## To-do item
Repeat the data exactly as given below, dropping every picture.

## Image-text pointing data
* * * * * * *
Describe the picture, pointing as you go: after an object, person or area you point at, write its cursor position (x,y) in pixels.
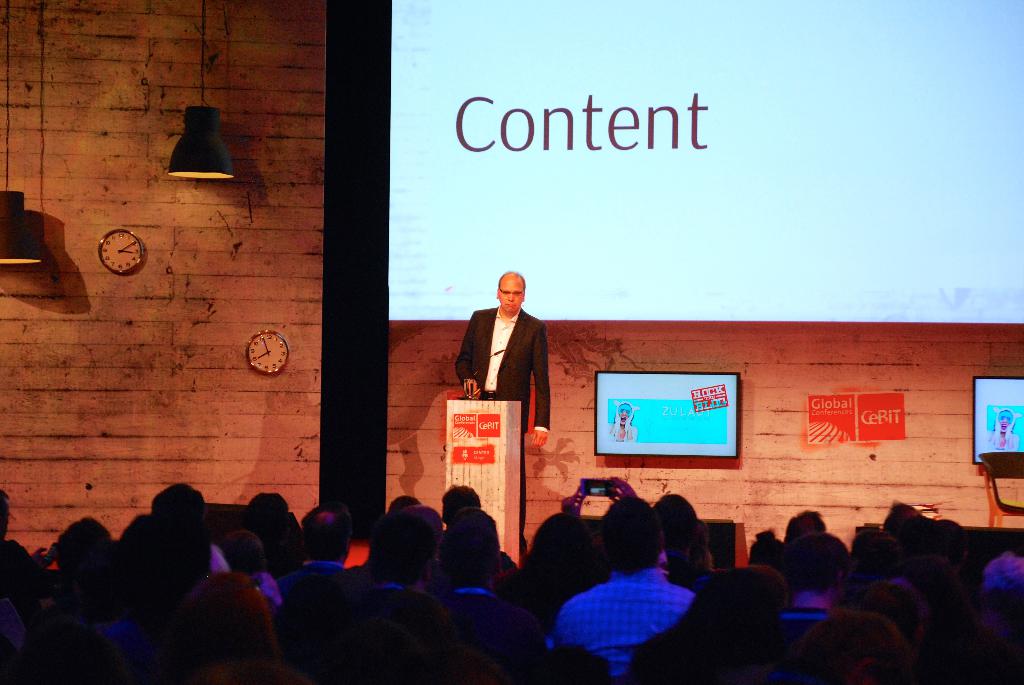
In the picture we can see many people (751,608) are sitting on the chairs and front of them, we can see a man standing near the desk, he is in a blazer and behind him we can see a wall (122,37) with a screen (959,253) with a name content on it, under the screen (866,306) we can see two LCD screens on the wall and inside the wall (119,327) we can see two clocks (132,255) and two lights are hung near it.
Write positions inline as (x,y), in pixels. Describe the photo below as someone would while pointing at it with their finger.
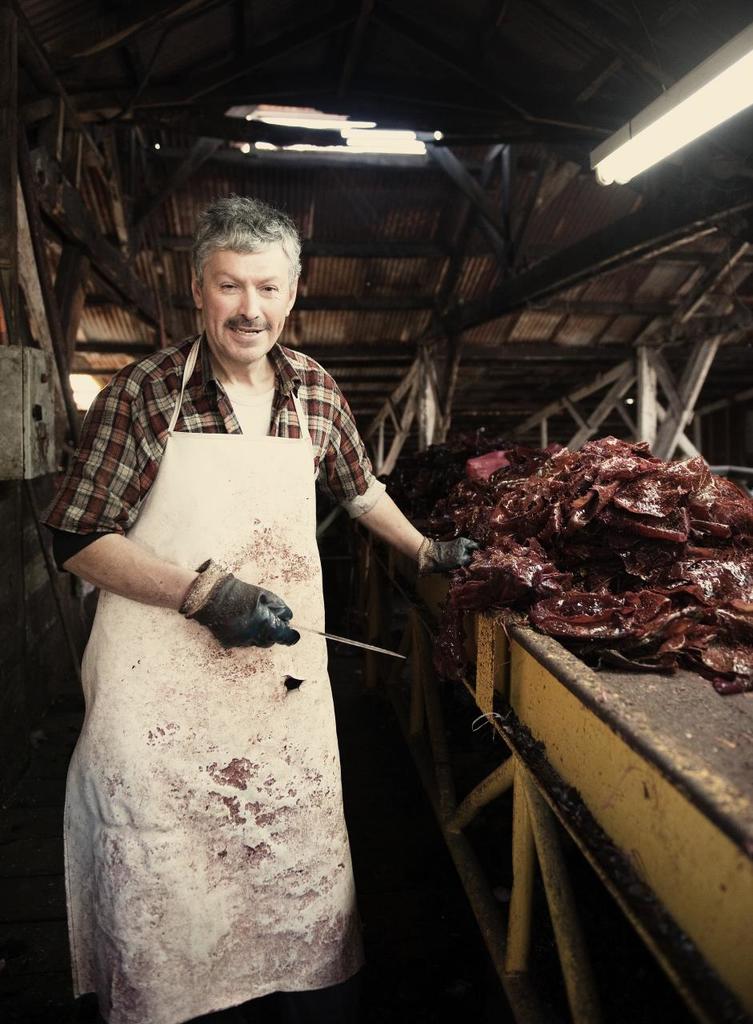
This image is taken indoors. At the top of the image (235,182) there is a roof (206,158) with iron sheets (487,269) and bars (482,322) and there is a light (626,152). In the background (579,256) there are a few iron bars (429,417). On the left side of the image (181,539) a man (250,516) is standing on the floor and he is holding a knife (368,645) in his hand (246,611). On the right side of the image (592,644) there is a table (556,788) and there is something on the table (663,881).
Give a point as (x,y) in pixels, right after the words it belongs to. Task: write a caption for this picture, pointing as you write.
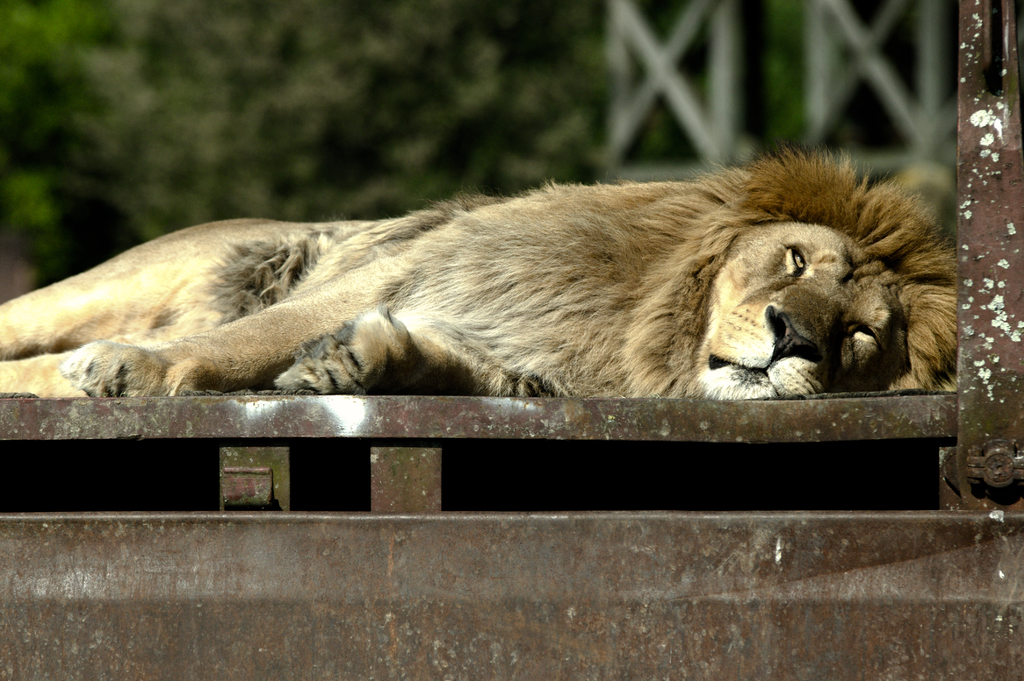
In this picture we can see a lion (893,346) lying on a platform (772,521) and in the background (199,153) we can see trees (201,29) and it is blurry.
* * * * * * *
## Problem solution
Describe the picture, pointing as you go: after an object, person or area you point at, write its cursor position (x,y) in pixels.
In the picture we can see many people (751,608) are sitting on the chairs and front of them, we can see a man standing near the desk, he is in a blazer and behind him we can see a wall (122,37) with a screen (959,253) with a name content on it, under the screen (866,306) we can see two LCD screens on the wall and inside the wall (119,327) we can see two clocks (132,255) and two lights are hung near it.
Write positions inline as (x,y), in pixels. Describe the photo below as someone would while pointing at it with their finger.
This image is taken indoors. At the top of the image (235,182) there is a roof (206,158) with iron sheets (487,269) and bars (482,322) and there is a light (626,152). In the background (579,256) there are a few iron bars (429,417). On the left side of the image (181,539) a man (250,516) is standing on the floor and he is holding a knife (368,645) in his hand (246,611). On the right side of the image (592,644) there is a table (556,788) and there is something on the table (663,881).
Give a point as (x,y) in pixels, right after the words it belongs to. Task: write a caption for this picture, pointing as you write.
In this picture we can see a lion (893,346) lying on a platform (772,521) and in the background (199,153) we can see trees (201,29) and it is blurry.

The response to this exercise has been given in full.